Entries taken from a collection

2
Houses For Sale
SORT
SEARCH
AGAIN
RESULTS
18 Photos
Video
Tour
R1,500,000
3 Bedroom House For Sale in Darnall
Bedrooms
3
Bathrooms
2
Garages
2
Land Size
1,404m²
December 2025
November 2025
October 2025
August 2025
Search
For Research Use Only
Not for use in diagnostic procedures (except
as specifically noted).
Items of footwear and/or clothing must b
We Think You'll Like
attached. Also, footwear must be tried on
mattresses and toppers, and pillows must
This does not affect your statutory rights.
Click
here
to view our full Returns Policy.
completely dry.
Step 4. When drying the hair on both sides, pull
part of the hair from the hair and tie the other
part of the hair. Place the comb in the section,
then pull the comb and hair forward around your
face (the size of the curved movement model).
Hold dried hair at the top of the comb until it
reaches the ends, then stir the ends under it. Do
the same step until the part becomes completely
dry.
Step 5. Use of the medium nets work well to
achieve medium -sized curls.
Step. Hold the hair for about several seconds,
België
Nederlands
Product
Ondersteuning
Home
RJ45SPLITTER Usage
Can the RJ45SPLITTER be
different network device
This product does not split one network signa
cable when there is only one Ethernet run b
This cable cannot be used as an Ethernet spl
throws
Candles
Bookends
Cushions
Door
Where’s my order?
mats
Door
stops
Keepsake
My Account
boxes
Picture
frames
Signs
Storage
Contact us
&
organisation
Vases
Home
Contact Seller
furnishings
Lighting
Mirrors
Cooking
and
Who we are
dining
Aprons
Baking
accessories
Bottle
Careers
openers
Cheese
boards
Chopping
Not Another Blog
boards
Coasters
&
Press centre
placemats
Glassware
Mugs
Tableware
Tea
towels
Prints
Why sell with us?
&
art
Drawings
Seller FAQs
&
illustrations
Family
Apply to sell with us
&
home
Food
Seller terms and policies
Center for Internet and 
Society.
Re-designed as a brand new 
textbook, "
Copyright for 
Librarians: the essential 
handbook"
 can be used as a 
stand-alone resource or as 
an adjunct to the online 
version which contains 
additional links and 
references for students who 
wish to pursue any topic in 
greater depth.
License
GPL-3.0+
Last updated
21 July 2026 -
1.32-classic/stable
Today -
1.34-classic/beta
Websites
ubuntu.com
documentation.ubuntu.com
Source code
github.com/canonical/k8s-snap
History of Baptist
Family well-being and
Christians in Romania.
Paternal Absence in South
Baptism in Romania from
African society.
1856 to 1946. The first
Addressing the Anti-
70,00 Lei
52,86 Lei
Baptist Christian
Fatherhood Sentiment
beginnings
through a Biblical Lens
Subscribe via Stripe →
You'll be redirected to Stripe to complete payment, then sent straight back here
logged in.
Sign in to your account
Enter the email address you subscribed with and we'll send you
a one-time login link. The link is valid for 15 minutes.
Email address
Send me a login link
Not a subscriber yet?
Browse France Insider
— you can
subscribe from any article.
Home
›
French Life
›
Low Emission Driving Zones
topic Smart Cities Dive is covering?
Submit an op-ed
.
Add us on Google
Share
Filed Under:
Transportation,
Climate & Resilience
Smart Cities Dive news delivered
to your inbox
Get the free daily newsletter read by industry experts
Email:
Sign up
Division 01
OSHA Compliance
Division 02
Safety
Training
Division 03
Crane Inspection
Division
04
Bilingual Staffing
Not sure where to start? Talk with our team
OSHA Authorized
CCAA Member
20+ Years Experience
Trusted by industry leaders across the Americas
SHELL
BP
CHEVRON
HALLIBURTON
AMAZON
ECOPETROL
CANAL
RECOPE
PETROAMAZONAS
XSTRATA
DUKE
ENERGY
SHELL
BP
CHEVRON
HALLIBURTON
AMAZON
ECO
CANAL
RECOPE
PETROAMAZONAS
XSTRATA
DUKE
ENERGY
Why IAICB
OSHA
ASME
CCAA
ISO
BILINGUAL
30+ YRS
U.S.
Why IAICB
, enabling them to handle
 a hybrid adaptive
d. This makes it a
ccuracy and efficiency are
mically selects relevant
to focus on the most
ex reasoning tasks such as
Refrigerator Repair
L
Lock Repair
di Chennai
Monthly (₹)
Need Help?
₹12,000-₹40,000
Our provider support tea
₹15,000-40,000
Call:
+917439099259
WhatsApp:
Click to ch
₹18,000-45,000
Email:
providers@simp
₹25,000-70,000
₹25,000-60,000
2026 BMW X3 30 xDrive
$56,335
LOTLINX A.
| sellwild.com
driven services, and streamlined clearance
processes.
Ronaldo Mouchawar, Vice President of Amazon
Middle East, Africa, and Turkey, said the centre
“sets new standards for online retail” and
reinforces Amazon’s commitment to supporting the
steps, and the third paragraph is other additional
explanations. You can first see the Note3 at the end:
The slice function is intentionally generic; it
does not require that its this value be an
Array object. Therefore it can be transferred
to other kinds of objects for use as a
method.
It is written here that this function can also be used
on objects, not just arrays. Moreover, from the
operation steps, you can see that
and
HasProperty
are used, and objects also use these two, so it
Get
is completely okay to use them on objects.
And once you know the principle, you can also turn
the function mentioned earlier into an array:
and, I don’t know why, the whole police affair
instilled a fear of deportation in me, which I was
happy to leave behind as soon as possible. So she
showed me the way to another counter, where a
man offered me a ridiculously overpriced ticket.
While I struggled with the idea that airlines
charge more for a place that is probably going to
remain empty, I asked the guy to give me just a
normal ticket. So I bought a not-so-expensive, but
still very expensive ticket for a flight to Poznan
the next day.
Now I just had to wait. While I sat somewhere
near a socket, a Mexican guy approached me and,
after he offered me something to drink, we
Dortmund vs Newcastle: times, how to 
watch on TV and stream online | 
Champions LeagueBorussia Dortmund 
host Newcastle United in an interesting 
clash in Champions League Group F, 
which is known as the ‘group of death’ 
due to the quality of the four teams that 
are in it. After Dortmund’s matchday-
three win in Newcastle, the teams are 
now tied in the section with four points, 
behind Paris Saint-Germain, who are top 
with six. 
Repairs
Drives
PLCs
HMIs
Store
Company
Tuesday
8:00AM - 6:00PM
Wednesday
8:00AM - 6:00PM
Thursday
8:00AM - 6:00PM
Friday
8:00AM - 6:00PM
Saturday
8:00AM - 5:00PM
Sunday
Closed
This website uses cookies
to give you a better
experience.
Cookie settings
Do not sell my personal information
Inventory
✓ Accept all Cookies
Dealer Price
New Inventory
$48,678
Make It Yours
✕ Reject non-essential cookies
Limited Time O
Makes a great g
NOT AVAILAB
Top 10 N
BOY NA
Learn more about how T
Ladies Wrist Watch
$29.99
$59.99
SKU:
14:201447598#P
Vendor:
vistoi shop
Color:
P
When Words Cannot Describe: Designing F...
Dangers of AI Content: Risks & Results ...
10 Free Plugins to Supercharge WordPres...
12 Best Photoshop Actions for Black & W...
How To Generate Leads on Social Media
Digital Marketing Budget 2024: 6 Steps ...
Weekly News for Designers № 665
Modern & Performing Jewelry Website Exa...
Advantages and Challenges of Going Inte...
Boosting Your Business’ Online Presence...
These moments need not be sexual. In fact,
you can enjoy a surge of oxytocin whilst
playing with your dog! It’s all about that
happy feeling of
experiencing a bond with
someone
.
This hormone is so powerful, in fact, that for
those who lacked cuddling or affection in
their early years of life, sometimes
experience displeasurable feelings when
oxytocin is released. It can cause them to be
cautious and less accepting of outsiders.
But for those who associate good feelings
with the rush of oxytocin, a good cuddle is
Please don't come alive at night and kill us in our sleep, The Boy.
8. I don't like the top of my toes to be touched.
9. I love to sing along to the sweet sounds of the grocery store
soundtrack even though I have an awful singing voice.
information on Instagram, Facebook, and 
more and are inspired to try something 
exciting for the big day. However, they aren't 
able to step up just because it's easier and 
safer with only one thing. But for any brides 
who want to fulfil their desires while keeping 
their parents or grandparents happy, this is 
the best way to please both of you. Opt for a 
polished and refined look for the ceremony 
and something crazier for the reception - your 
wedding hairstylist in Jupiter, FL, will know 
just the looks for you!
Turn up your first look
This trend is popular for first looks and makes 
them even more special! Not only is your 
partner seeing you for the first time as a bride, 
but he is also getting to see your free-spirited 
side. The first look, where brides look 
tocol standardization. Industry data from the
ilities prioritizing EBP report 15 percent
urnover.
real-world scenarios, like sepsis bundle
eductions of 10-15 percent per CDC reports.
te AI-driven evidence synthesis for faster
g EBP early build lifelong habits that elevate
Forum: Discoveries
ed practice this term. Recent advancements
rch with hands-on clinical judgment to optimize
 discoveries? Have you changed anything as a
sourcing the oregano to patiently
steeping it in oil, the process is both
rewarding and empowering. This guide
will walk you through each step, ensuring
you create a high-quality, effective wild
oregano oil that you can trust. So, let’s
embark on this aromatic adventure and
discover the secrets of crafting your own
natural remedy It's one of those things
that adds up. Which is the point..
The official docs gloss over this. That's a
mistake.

## Work instructions
From the records above, reproduce exactly the lines from the one with "Ronaldo Mouchawar, Vice President of Amazon" to the one with "is completely okay to use them on objects.", both included, and no others.

## Result below
Ronaldo Mouchawar, Vice President of Amazon
Middle East, Africa, and Turkey, said the centre
“sets new standards for online retail” and
reinforces Amazon’s commitment to supporting the
steps, and the third paragraph is other additional
explanations. You can first see the Note3 at the end:
The slice function is intentionally generic; it
does not require that its this value be an
Array object. Therefore it can be transferred
to other kinds of objects for use as a
method.
It is written here that this function can also be used
on objects, not just arrays. Moreover, from the
operation steps, you can see that
and
HasProperty
are used, and objects also use these two, so it
Get
is completely okay to use them on objects.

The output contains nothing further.